Activity:
Reproduce the profile of Orkhan Sadigli below in full, word for word, before the records.

Exercise text:
========================================================================

Orkhan Sadigli

Personal information
- Full name: Orkhan Mehdi oglu Sadigli
- Date of birth: 19 March 1993 (age 32)
- Place of birth: Jalilabad, Azerbaijan
- Height: 1.83 m (6 ft 0 in)
- Position: Goalkeeper

Team information
- Current team: Sumgayit
- Number: 15

Senior career*
- Years: Team / Apps / (Gls)
- 2012–2016: Khazar Lankaran / 89 / (0)
- 2016–2018: Keşla / 27 / (0)
- 2018: → Sumgayit (loan) / 2 / (0)
- 2019–2020: Zira / 13 / (0)
- 2022–2023: Kapaz / 22 / (0)
- 2023–: Sumgayit / 2 / (0)

International career^{‡}
- 2011: Azerbaijan U19 / 3 / (0)
- 2013: Azerbaijan U21 / 1 / (0)

= Orkhan Sadigli =

Azerbaijani footballer (born 1993)

Orkhan Sadigli (Orxan Sadıqlı; born on 19 March, 1993) is an Azerbaijani professional footballer who plays as a goalkeeper for Sumgayit in the Azerbaijan Premier League.

==Club career==
On 5 August 2012, Sadigli made his debut in the Azerbaijan Premier League for Khazar Lankaran with a match against Ravan Baku.

========================================================================

Information provided:
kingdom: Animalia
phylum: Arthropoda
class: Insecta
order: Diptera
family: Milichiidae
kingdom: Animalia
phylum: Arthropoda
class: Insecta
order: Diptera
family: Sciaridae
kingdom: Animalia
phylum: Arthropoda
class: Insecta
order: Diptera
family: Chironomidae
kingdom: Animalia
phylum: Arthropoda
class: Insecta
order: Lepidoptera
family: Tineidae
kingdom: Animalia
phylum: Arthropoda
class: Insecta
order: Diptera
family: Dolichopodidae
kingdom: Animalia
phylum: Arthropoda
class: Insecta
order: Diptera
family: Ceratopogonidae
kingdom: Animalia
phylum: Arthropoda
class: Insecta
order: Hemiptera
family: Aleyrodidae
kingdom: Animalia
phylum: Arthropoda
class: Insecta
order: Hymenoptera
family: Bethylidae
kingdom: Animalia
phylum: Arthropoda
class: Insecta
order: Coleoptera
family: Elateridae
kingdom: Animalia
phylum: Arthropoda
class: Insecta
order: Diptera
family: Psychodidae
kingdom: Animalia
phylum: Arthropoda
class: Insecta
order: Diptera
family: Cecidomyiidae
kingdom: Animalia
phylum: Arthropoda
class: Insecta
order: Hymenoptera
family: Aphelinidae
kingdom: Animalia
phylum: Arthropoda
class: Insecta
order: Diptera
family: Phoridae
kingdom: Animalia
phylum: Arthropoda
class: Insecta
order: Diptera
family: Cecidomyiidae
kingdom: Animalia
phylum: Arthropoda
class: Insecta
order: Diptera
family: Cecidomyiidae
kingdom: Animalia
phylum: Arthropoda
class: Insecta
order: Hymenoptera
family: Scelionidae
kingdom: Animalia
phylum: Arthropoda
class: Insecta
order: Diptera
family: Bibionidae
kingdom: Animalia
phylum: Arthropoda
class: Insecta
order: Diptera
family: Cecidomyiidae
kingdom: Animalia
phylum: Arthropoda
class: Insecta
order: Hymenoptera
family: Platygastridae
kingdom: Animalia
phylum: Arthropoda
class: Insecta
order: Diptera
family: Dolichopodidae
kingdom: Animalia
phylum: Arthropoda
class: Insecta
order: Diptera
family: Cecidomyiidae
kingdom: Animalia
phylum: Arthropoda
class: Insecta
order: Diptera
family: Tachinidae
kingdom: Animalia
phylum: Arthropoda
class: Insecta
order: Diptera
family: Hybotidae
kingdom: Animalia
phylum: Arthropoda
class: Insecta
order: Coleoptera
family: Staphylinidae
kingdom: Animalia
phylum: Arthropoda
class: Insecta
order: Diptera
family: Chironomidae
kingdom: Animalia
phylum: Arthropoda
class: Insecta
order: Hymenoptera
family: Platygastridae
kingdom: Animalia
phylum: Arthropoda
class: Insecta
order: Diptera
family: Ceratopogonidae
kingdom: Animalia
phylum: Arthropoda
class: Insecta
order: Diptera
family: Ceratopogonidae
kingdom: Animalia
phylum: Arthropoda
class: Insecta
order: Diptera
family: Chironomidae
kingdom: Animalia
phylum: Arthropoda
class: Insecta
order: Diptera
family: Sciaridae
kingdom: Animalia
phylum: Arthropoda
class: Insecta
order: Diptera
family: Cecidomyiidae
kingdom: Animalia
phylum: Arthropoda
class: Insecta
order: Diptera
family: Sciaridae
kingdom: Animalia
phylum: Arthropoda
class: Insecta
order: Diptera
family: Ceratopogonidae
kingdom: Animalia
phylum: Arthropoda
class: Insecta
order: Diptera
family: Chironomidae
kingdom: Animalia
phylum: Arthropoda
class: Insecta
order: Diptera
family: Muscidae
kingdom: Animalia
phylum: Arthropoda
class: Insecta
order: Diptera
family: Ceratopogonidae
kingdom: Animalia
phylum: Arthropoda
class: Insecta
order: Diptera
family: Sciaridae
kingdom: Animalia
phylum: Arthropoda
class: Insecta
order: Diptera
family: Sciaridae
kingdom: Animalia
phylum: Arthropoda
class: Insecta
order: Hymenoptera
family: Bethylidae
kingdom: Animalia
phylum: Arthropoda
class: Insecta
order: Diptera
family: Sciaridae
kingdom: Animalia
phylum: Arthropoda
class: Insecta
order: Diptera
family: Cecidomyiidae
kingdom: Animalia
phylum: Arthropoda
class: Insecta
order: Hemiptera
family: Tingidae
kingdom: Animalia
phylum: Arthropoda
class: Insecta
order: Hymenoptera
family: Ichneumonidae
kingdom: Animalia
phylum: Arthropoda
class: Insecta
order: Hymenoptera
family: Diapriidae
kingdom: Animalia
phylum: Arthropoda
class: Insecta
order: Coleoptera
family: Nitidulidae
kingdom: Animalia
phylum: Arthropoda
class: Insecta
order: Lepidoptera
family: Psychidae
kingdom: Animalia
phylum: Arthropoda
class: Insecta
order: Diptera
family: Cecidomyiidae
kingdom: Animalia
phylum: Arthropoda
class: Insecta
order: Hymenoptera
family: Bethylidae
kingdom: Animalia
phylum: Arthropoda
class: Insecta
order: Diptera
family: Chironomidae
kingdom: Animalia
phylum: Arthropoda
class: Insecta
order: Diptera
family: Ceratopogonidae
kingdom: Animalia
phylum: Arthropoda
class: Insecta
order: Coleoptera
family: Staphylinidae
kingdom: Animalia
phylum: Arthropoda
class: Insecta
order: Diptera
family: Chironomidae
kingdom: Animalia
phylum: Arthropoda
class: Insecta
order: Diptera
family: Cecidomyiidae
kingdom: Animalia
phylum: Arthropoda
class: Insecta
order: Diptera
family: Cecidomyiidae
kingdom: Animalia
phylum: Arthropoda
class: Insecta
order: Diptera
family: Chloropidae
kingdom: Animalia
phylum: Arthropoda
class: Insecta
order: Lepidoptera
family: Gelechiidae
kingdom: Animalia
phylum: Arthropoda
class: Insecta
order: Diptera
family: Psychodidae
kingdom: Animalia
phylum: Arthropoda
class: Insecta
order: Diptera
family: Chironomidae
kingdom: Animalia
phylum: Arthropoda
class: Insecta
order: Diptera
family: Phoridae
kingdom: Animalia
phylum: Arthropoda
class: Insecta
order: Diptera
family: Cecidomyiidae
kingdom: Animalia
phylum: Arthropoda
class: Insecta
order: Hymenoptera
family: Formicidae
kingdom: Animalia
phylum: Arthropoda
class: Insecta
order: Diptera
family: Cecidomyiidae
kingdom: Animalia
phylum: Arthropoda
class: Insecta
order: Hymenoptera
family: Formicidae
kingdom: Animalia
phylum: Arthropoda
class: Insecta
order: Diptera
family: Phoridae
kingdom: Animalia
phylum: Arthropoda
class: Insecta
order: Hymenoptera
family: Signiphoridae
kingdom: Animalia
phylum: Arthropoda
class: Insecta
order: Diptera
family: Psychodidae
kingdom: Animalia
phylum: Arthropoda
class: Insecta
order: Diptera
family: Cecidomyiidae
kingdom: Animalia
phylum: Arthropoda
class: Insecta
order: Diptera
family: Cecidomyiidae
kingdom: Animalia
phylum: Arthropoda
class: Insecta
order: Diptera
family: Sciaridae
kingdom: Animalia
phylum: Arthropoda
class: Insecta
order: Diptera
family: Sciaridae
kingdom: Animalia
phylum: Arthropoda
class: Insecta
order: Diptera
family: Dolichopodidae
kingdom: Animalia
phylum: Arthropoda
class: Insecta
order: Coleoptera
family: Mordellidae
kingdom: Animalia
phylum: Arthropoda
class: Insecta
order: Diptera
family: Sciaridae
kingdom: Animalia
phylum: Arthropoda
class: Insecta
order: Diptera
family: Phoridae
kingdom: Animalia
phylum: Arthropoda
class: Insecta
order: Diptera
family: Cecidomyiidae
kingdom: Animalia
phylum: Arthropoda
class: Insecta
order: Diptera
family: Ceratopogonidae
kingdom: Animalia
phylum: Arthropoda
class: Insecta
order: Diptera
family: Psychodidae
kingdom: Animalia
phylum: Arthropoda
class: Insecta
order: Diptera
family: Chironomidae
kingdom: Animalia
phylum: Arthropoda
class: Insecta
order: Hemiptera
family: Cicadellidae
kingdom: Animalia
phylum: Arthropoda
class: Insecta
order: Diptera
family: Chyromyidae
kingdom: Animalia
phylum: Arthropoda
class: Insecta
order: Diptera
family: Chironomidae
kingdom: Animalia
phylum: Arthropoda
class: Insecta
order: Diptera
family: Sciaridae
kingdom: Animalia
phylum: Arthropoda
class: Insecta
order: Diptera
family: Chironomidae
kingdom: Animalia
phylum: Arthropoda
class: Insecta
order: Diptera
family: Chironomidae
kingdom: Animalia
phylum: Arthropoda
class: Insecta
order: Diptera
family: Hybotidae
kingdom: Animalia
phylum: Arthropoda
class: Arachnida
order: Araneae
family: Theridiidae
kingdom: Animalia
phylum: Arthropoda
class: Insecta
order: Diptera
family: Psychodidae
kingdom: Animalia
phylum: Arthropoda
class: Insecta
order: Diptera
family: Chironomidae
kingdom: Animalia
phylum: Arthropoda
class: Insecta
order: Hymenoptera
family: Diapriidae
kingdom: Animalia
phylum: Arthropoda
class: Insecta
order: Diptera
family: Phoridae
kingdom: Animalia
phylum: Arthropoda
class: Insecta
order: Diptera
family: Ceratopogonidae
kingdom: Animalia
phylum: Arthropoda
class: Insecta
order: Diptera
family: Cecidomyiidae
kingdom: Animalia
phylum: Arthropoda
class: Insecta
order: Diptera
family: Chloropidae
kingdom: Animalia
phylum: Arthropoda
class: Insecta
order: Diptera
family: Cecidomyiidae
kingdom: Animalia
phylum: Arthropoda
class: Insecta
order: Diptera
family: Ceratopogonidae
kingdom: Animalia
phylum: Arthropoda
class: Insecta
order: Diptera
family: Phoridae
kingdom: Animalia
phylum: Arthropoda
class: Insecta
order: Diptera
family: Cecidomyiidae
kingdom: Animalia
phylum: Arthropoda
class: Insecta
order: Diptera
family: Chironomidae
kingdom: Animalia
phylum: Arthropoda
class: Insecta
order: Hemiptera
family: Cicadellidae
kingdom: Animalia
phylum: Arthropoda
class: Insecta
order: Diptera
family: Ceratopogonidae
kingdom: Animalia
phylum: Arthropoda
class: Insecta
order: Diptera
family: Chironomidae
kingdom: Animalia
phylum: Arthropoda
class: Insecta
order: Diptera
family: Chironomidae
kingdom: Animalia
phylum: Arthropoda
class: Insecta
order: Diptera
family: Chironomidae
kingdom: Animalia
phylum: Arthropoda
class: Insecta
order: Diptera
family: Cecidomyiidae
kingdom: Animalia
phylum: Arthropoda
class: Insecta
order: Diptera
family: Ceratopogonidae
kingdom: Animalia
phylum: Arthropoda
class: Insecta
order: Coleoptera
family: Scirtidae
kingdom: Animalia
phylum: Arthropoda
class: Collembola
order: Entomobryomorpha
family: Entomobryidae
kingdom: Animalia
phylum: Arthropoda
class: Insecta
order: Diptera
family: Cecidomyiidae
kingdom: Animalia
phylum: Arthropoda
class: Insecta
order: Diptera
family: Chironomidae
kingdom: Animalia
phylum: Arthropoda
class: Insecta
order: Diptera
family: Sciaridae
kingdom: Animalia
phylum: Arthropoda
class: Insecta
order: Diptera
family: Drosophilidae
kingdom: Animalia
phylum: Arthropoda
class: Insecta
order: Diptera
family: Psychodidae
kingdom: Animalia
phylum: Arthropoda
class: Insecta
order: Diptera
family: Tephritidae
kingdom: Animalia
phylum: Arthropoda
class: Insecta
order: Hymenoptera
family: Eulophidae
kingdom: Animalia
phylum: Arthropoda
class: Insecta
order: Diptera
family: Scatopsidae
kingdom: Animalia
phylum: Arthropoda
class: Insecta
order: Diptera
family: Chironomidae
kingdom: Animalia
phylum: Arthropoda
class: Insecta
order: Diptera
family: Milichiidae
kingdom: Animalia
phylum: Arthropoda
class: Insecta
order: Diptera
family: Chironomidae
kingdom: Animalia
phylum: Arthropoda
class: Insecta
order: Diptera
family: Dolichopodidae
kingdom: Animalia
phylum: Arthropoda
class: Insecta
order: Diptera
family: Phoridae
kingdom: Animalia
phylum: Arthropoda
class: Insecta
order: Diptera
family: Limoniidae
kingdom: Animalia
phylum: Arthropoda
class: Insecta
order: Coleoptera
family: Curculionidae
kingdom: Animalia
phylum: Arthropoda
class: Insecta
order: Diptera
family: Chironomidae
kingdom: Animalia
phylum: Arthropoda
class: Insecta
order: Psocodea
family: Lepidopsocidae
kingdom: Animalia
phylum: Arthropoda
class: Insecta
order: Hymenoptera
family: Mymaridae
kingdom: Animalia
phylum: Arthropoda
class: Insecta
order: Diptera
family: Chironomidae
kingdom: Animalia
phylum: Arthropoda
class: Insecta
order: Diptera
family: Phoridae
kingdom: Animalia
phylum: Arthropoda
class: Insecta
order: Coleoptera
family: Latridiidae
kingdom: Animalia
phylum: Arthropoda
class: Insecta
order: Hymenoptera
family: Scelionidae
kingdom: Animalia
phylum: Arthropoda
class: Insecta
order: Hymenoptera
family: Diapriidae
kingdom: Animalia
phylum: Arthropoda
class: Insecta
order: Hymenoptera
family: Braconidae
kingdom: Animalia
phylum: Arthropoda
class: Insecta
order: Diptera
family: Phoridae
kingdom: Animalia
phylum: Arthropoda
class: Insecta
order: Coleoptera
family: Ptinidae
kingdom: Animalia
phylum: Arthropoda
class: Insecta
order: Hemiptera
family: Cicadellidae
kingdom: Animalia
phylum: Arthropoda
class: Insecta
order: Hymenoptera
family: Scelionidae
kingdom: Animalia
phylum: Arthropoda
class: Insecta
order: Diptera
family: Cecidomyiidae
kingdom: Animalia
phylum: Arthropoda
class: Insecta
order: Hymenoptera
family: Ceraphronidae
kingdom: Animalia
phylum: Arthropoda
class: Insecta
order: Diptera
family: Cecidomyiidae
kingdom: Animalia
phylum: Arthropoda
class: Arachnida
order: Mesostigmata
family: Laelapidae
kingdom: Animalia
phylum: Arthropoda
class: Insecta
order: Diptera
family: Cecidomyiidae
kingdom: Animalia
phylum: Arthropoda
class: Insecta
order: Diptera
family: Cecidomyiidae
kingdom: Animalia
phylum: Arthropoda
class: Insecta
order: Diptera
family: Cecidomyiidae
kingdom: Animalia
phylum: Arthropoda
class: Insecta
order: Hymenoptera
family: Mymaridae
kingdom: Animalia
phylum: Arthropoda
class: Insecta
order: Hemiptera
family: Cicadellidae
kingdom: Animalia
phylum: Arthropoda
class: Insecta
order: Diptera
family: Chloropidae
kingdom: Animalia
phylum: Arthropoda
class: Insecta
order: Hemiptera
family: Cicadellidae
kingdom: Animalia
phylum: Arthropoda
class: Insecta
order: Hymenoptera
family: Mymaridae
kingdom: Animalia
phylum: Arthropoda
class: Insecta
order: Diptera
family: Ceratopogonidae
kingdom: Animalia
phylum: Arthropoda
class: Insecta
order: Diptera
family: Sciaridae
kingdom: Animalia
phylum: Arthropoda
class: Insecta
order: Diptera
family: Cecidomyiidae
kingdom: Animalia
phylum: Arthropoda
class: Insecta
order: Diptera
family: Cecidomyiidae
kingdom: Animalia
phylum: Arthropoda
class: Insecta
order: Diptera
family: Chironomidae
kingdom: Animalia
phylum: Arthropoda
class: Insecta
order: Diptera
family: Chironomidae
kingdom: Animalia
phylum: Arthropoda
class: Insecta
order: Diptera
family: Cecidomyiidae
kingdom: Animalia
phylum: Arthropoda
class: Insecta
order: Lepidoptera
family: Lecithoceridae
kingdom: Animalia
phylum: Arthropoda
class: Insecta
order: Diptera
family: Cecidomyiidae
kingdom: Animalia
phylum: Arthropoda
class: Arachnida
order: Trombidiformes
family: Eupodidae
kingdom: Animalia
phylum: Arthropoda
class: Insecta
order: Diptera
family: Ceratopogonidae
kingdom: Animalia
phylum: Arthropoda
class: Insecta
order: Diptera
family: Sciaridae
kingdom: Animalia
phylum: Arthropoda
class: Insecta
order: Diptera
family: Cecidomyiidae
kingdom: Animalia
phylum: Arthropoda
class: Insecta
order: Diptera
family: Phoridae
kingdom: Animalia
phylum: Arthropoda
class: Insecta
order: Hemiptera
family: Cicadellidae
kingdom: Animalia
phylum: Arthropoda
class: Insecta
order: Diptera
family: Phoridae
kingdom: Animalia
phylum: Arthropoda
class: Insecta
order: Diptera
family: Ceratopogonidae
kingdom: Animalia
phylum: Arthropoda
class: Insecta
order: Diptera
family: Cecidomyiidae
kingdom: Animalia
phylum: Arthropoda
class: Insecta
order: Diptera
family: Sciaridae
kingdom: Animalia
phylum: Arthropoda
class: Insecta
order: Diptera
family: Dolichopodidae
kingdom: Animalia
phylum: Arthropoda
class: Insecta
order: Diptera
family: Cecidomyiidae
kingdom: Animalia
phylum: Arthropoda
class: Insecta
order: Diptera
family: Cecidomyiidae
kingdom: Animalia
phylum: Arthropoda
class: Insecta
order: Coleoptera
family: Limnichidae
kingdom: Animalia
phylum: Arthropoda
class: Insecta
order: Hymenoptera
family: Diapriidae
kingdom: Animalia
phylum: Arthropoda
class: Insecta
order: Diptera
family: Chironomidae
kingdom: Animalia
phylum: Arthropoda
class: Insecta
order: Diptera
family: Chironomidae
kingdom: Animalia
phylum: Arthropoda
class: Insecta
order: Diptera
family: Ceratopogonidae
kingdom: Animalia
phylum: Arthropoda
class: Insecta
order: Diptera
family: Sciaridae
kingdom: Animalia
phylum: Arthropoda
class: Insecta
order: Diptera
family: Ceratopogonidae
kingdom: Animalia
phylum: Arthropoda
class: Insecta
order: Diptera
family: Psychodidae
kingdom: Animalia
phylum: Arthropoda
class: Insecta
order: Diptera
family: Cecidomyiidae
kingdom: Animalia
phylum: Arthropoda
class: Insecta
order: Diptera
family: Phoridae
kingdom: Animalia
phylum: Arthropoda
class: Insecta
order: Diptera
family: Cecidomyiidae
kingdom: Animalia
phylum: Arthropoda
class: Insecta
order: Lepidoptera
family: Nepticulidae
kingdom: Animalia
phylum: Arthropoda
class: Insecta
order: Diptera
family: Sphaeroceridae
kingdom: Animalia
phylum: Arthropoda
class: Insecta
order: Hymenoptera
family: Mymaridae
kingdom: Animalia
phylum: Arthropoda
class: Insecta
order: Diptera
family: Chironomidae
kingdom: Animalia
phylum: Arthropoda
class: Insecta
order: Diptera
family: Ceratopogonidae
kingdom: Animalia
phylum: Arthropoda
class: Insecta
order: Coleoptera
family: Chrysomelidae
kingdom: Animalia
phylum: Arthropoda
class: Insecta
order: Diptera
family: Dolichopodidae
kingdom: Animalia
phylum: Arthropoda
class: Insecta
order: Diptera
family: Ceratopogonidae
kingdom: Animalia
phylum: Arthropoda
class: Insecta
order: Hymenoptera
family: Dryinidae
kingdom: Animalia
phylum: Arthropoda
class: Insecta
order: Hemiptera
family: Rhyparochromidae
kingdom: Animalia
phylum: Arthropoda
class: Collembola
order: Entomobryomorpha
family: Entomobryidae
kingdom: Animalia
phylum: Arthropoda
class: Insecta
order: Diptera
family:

========================================================================

Result of the task:
Orkhan Sadigli

Personal information
- Full name: Orkhan Mehdi oglu Sadigli
- Date of birth: 19 March 1993 (age 32)
- Place of birth: Jalilabad, Azerbaijan
- Height: 1.83 m (6 ft 0 in)
- Position: Goalkeeper

Team information
- Current team: Sumgayit
- Number: 15

Senior career*
- Years: Team / Apps / (Gls)
- 2012–2016: Khazar Lankaran / 89 / (0)
- 2016–2018: Keşla / 27 / (0)
- 2018: → Sumgayit (loan) / 2 / (0)
- 2019–2020: Zira / 13 / (0)
- 2022–2023: Kapaz / 22 / (0)
- 2023–: Sumgayit / 2 / (0)

International career^{‡}
- 2011: Azerbaijan U19 / 3 / (0)
- 2013: Azerbaijan U21 / 1 / (0)

= Orkhan Sadigli =

Azerbaijani footballer (born 1993)

Orkhan Sadigli (Orxan Sadıqlı; born on 19 March, 1993) is an Azerbaijani professional footballer who plays as a goalkeeper for Sumgayit in the Azerbaijan Premier League.

==Club career==
On 5 August 2012, Sadigli made his debut in the Azerbaijan Premier League for Khazar Lankaran with a match against Ravan Baku.